Le problème pour le bureau fédéral d’investigation est que les techniques utilisées pour masquer la présence en ligne ont évolué au point de rendre les enquêtes très difficiles. Une difficulté qui porte un nom pour le FBI : « going dark ». Autre souci : il n’existe actuellement aucun moyen pour les enquêteurs de demander à un juge une mise sur écoute d’un site. En effet, aucune loi n’a été prévue pour ce type d’action, même si le Patriot Act permet de réclamer l’historique dans le cadre d’une enquête anti-terroriste.
De fait, la proposition émanant du FBI est radicale : imposer la création de portes dérobées aux sites web afin qu’ils permettent une mise sur écoute des conversations en ligne. Deux points sont particulièrement importants. D’une part, la loi obligerait les sites à procéder eux-mêmes à la création des « backdoors », plutôt que de leur faire intégrer une solution développée à part.
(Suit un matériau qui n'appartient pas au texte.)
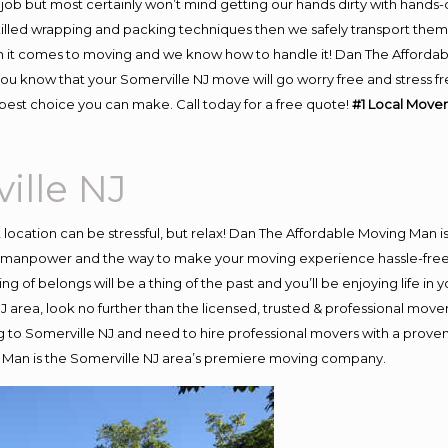
job but most certainly won’t mind getting our hands dirty with hands-
skilled wrapping and packing techniques then we safely transport the
 it comes to moving and we know how to handle it! Dan The Affordab
u know that your Somerville NJ move will go worry free and stress fre
best choice you can make. Call today for a free quote!
#1 Local Mover
ille NJ
nt location can be stressful, but relax! Dan The Affordable Moving Man i
 manpower and the way to make your moving experience hassle-free! 
 of belongs will be a thing of the past and you’ll be enjoying life in y
 area, look no further than the licensed, trusted & professional move
ng to Somerville NJ and need to hire professional movers with a prove
 Man is the Somerville NJ area’s premiere moving company.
D’autre part, les sites ne répondant aux exigences de cette loi seraient soumis à une amende. Elle se chiffrerait en dizaines de milliers de dollars et fonctionnerait par paliers, jusqu’à doubler par jour de retard au-delà d’une période initiale de trois mois.
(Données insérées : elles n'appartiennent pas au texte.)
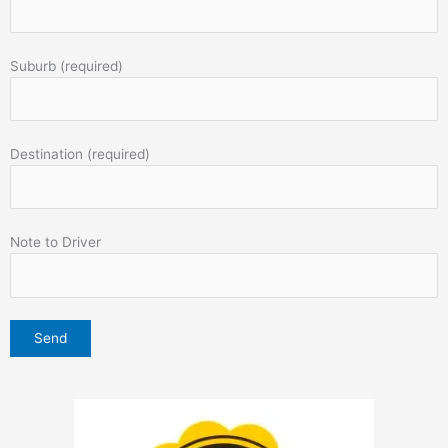
Suburb (required)
Destination (required)
Note to Driver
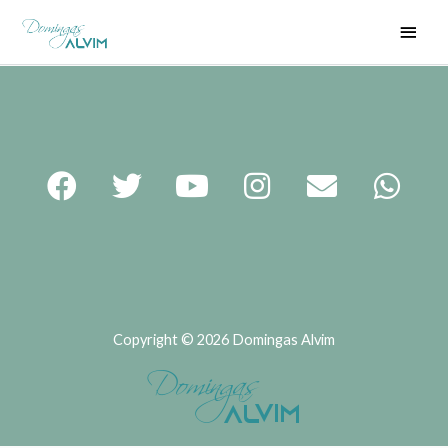
Copyright © 2026 Domingas Alvim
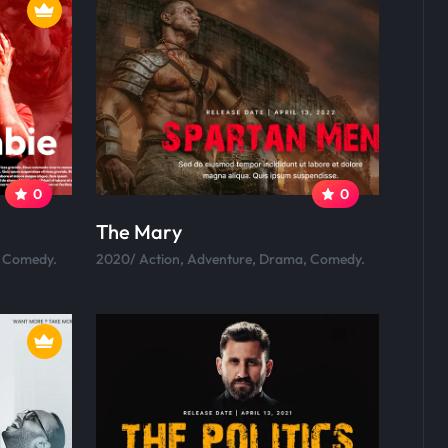
0
0
The Mary
, Comedy.
2020/ Action, Adventure, Drama, Comedy.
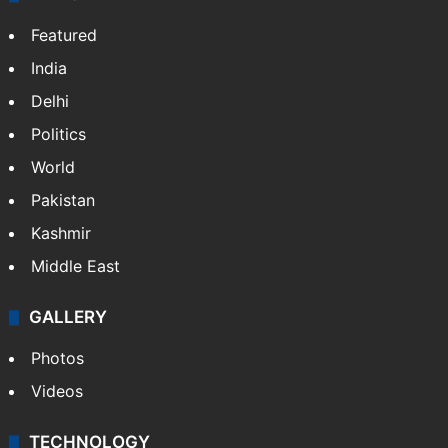
Featured
India
Delhi
Politics
World
Pakistan
Kashmir
Middle East
GALLERY
Photos
Videos
TECHNOLOGY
Nombreux problèmes à résoudre
Évidemment, le projet de loi a ses détracteurs. Interrogé par le Washington Post, Greg Nojeim, conseiller au Center for Democracy and Technology, ne cache pas son opinion : « Ce projet est voué à l’échec et va conduire les innovateurs vers l’étranger en coûtant des emplois américains. Ils pourraient tout aussi bien l’appeler la loi cyber-insécurité et anti-emplois ». Pour le consultant Albert Gidari Jr., cela reviendra à faire entrer de nouveaux sujets très techniques dans les tribunaux. Susan Landau, anciennement ingénieure chez Sun, estime pour sa part que la loi ouvrira des portes qui pourraient être utilisées à mauvais escient par d’autres. Un problème qui existait déjà avec les écoutes téléphoniques, mais qui empire largement avec l’informatique.
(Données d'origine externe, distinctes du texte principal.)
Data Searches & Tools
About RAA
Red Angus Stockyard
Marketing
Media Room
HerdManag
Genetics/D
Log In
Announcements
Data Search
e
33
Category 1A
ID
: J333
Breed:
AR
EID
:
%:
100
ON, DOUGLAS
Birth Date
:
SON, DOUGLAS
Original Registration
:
Une autre question n’a pas reçu de réponse, car tous les partis impliqués ont refusé de répondre : qui paiera la note ? Si la loi laisse la souplesse aux entreprises telles que Facebook et Google de développer leurs propres solutions, procéder ainsi et de manière sécurisée réclamera du temps, et donc de l’argent. La problématique est la même que pour les envois automatisés de notification par les FAI à la Hadopi : des comptes seront certainement demandés à l’État.